§ Mrs. Gorman
To ask the Secretary of State for Transport if the annual report and accounts of the Driver Testing and Training Organisation for the last financial year are yet available; and if he will make a statement.
§ Mr. Peter Bottomley
Copies of the Driver Testing and Training Organisation's annual report for 1987–88 have today been placed in the Libraries of both Houses.
We welcome the progress noted in the report towards tight management control of unit costs and reduced waiting times for L-tests. The organisation has been set targets to achieve further improvements during the current year and to provide a better all-round service for its 2 million customers.
To help shorten waiting times, Saturday morning tests were introduced in September for a trial period at selected centres. Seven of the 11 regional driver test booking centres are now fully computerised. Once the new systems have settled down, this should mean a better service for customers, particularly when it comes to telephone inquiries.
As from 24 October, the eight-test day recommended in the 1985 review of occupational stress among driving examiners has come into effect. This major improvement in working conditions was made possible by co-operation between management and staff representatives to identify time-saving compensating changes in working arrangements.

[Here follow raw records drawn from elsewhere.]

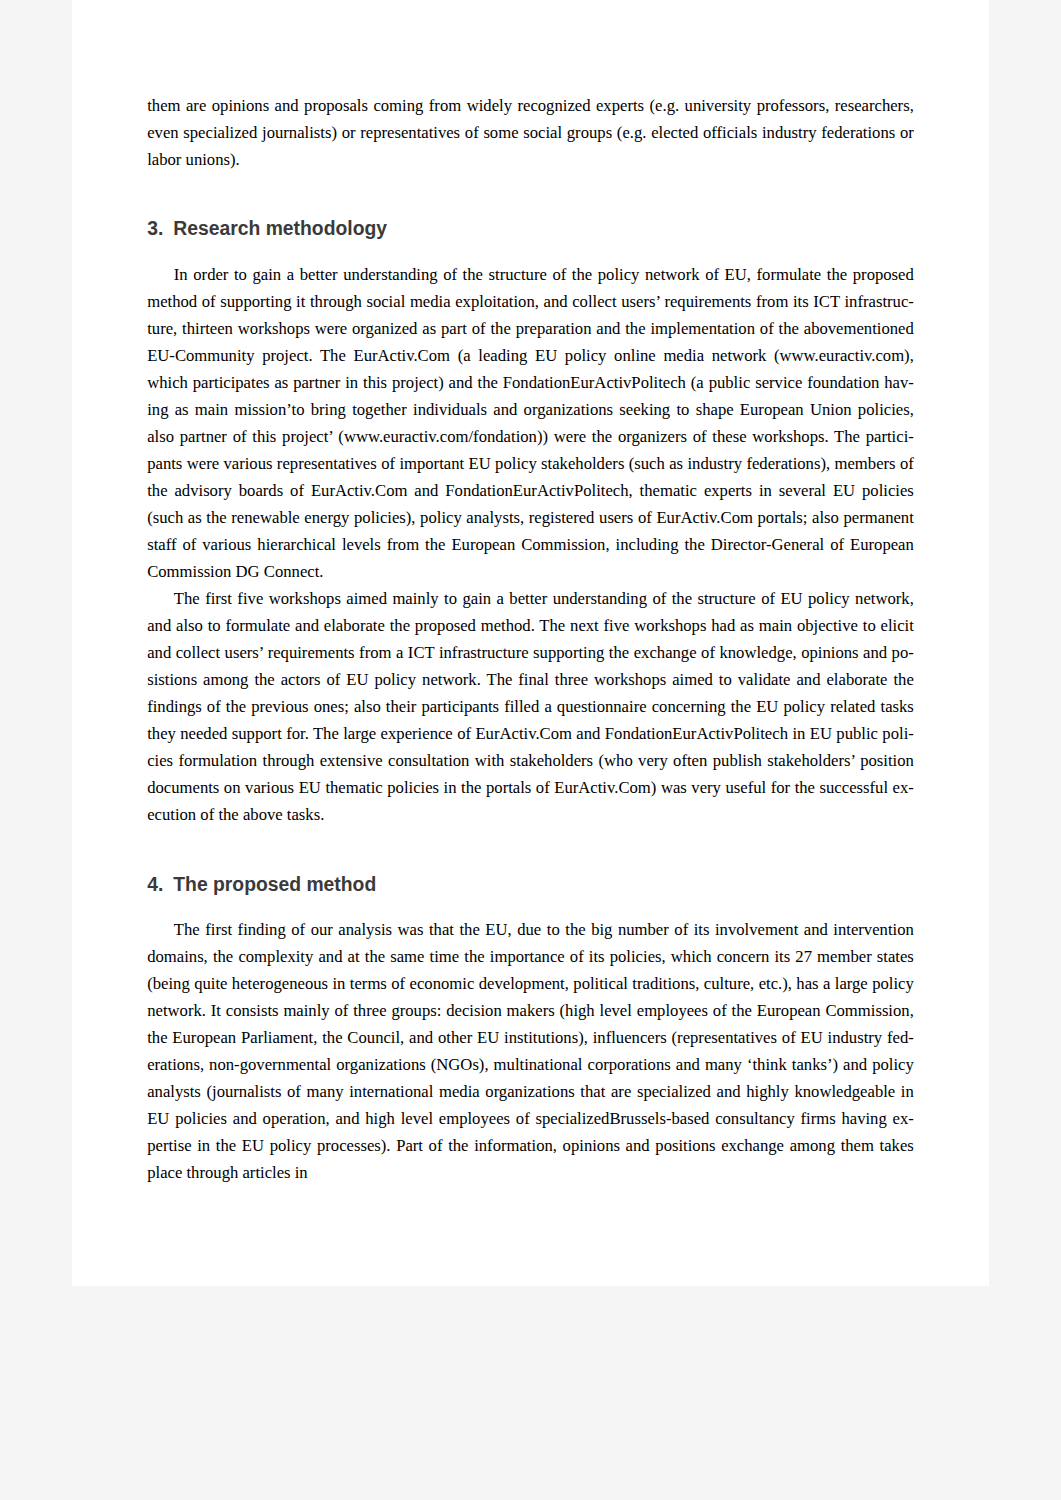them are opinions and proposals coming from widely recognized experts (e.g. university professors, researchers, even specialized journalists) or representatives of some social groups (e.g. elected officials industry federations or labor unions).
3. Research methodology
In order to gain a better understanding of the structure of the policy network of EU, formulate the proposed method of supporting it through social media exploitation, and collect users’ requirements from its ICT infrastructure, thirteen workshops were organized as part of the preparation and the implementation of the abovementioned EU-Community project. The EurActiv.Com (a leading EU policy online media network (www.euractiv.com), which participates as partner in this project) and the FondationEurActivPolitech (a public service foundation having as main mission’to bring together individuals and organizations seeking to shape European Union policies, also partner of this project’ (www.euractiv.com/fondation)) were the organizers of these workshops. The participants were various representatives of important EU policy stakeholders (such as industry federations), members of the advisory boards of EurActiv.Com and FondationEurActivPolitech, thematic experts in several EU policies (such as the renewable energy policies), policy analysts, registered users of EurActiv.Com portals; also permanent staff of various hierarchical levels from the European Commission, including the Director-General of European Commission DG Connect.
The first five workshops aimed mainly to gain a better understanding of the structure of EU policy network, and also to formulate and elaborate the proposed method. The next five workshops had as main objective to elicit and collect users’ requirements from a ICT infrastructure supporting the exchange of knowledge, opinions and posistions among the actors of EU policy network. The final three workshops aimed to validate and elaborate the findings of the previous ones; also their participants filled a questionnaire concerning the EU policy related tasks they needed support for. The large experience of EurActiv.Com and FondationEurActivPolitech in EU public policies formulation through extensive consultation with stakeholders (who very often publish stakeholders’ position documents on various EU thematic policies in the portals of EurActiv.Com) was very useful for the successful execution of the above tasks.
4. The proposed method
The first finding of our analysis was that the EU, due to the big number of its involvement and intervention domains, the complexity and at the same time the importance of its policies, which concern its 27 member states (being quite heterogeneous in terms of economic development, political traditions, culture, etc.), has a large policy network. It consists mainly of three groups: decision makers (high level employees of the European Commission, the European Parliament, the Council, and other EU institutions), influencers (representatives of EU industry federations, non-governmental organizations (NGOs), multinational corporations and many ‘think tanks’) and policy analysts (journalists of many international media organizations that are specialized and highly knowledgeable in EU policies and operation, and high level employees of specializedBrussels-based consultancy firms having expertise in the EU policy processes). Part of the information, opinions and positions exchange among them takes place through articles in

Too many candidates take the test too soon. One in two fail. Driving should be learned not just to pass the test, but as an essential skill for life.
Good training and an effective driver testing system are key elements in helping to equip new drivers on Britain's busy roads to cope with the conditions they will find there. It continues to be the overriding objective of the Driver Testing and Training Organisation to contribute cost-effectively to their reduction in road casualties.